## What you will do
Please rewrite the text from the line with "Try the FREE 7-day Comics Course" to the line with "Frame Height (min-max): 1970mm - 2149mm", substituting "lawsuit" for every "complaint" and changing nothing else. Leave the pictures out.

Saved entries
%%
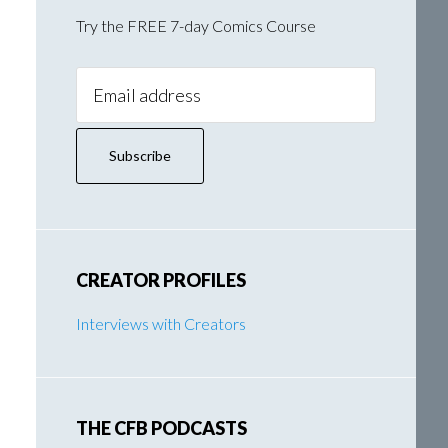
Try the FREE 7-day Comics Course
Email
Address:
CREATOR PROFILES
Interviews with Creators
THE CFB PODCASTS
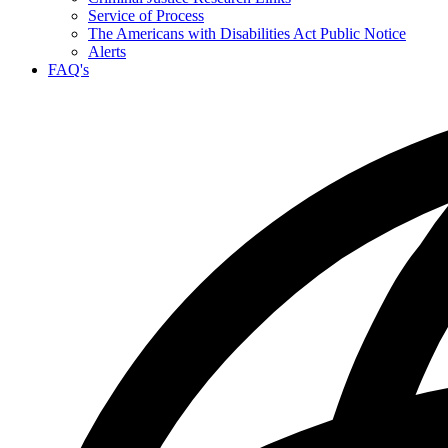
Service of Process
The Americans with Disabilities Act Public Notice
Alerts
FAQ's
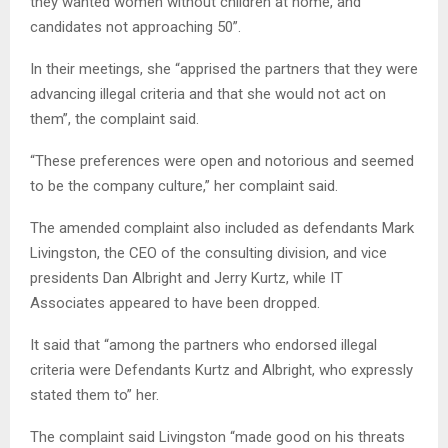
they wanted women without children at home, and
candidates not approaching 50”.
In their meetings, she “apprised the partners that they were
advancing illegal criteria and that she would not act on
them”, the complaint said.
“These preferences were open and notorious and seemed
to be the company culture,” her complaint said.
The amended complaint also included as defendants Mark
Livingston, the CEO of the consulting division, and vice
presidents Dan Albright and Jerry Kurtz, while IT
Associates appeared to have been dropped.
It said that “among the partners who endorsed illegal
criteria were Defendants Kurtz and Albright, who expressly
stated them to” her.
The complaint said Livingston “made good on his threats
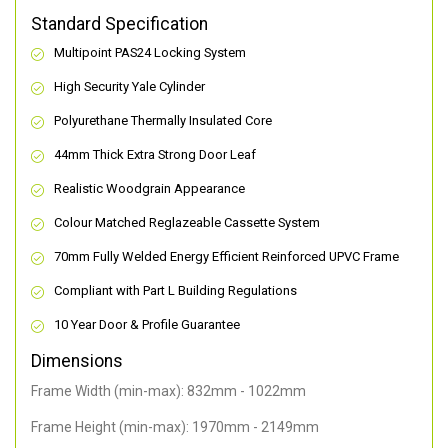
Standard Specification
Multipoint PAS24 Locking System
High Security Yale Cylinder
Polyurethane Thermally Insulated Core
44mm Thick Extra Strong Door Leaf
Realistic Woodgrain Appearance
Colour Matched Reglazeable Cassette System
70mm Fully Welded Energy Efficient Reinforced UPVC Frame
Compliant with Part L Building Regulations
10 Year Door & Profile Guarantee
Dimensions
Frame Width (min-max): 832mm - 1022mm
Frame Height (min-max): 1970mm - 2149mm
%%
%%
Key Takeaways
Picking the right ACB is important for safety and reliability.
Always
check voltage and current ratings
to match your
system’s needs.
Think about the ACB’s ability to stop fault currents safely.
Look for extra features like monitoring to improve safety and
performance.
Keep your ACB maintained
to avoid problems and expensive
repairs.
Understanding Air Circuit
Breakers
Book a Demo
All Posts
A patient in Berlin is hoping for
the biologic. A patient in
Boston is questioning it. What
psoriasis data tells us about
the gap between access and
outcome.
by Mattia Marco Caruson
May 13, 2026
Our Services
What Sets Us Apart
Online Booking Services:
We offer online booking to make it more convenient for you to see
%%
%%
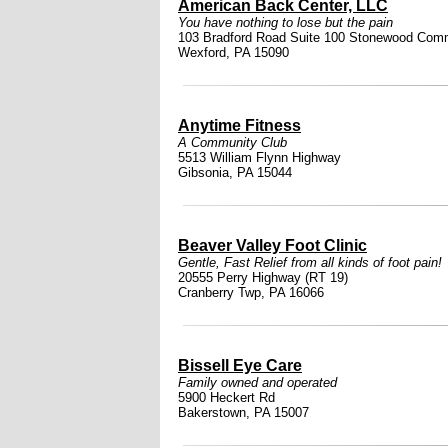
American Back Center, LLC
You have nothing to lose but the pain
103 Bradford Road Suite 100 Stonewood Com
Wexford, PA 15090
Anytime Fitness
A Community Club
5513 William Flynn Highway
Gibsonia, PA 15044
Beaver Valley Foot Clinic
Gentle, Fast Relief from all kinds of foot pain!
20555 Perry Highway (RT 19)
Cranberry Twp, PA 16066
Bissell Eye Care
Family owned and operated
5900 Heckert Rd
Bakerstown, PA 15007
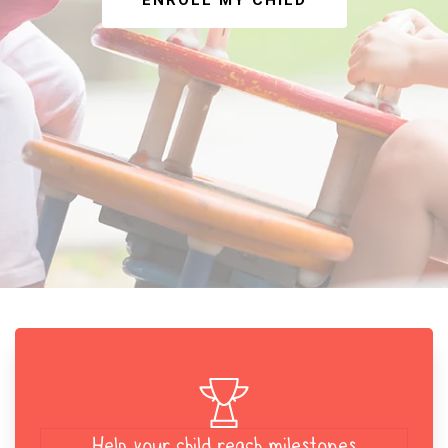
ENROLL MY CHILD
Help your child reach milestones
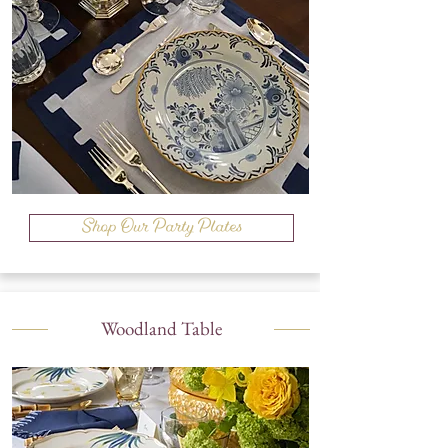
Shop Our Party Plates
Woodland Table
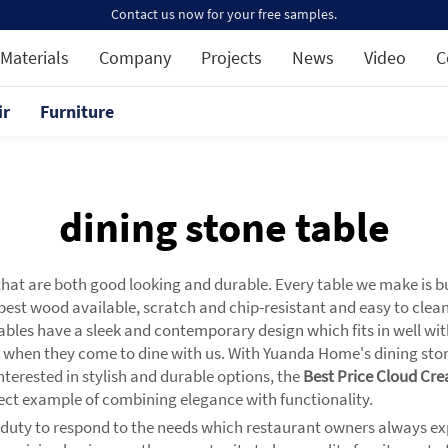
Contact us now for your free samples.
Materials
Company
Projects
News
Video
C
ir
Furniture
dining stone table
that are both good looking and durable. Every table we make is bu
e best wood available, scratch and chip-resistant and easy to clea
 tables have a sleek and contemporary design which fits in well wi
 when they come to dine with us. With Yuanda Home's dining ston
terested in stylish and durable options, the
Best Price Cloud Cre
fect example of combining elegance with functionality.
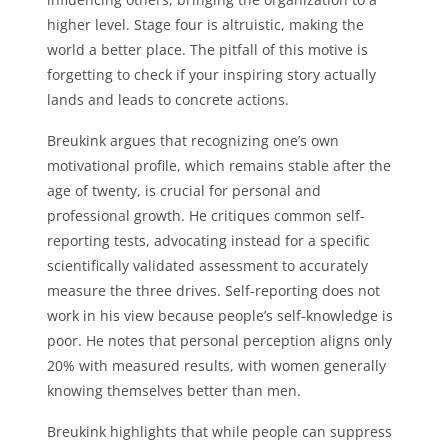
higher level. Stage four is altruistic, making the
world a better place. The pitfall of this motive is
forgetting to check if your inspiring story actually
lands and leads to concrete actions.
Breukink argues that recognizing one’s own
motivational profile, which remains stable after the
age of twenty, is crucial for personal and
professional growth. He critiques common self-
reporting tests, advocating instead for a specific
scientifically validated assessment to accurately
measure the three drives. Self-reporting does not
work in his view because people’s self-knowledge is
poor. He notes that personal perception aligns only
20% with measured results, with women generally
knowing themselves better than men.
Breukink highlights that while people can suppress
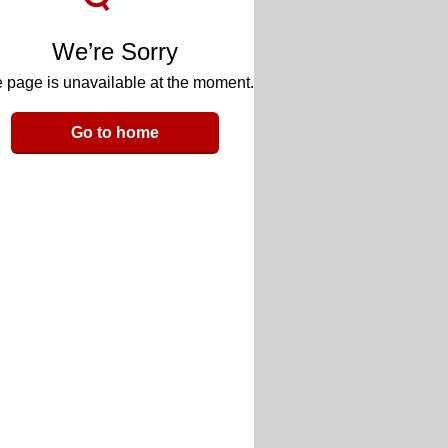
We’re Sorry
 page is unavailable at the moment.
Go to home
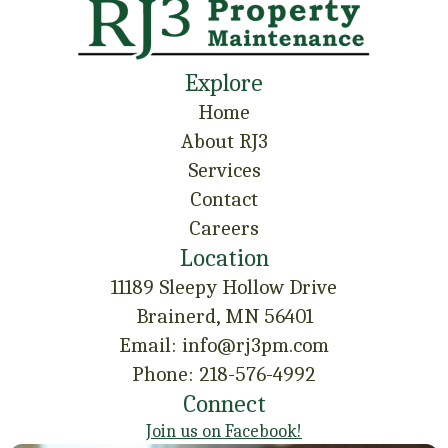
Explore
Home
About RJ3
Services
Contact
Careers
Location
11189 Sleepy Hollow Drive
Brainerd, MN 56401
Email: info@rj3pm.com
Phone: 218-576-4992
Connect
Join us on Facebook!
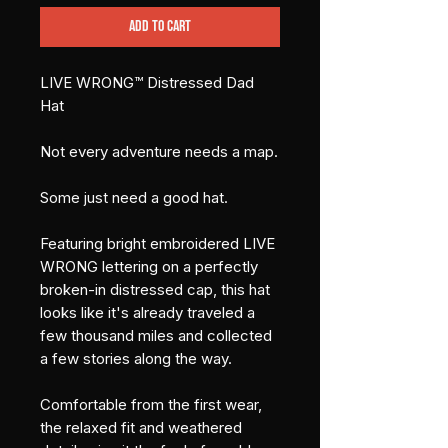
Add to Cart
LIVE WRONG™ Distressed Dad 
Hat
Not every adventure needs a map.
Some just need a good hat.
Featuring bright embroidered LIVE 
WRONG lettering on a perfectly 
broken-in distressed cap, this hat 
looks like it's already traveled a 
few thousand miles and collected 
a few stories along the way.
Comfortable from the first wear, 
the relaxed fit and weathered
%%
## Exercise response
Try the FREE 7-day Comics Course
Email
Address:
CREATOR PROFILES
Interviews with Creators
THE CFB PODCASTS
Service of Process
The Americans with Disabilities Act Public Notice
Alerts
FAQ's
they wanted women without children at home, and
candidates not approaching 50”.
In their meetings, she “apprised the partners that they were
advancing illegal criteria and that she would not act on
them”, the lawsuit said.
“These preferences were open and notorious and seemed
to be the company culture,” her lawsuit said.
The amended lawsuit also included as defendants Mark
Livingston, the CEO of the consulting division, and vice
presidents Dan Albright and Jerry Kurtz, while IT
Associates appeared to have been dropped.
It said that “among the partners who endorsed illegal
criteria were Defendants Kurtz and Albright, who expressly
stated them to” her.
The lawsuit said Livingston “made good on his threats
Standard Specification
Multipoint PAS24 Locking System
High Security Yale Cylinder
Polyurethane Thermally Insulated Core
44mm Thick Extra Strong Door Leaf
Realistic Woodgrain Appearance
Colour Matched Reglazeable Cassette System
70mm Fully Welded Energy Efficient Reinforced UPVC Frame
Compliant with Part L Building Regulations
10 Year Door & Profile Guarantee
Dimensions
Frame Width (min-max): 832mm - 1022mm
Frame Height (min-max): 1970mm - 2149mm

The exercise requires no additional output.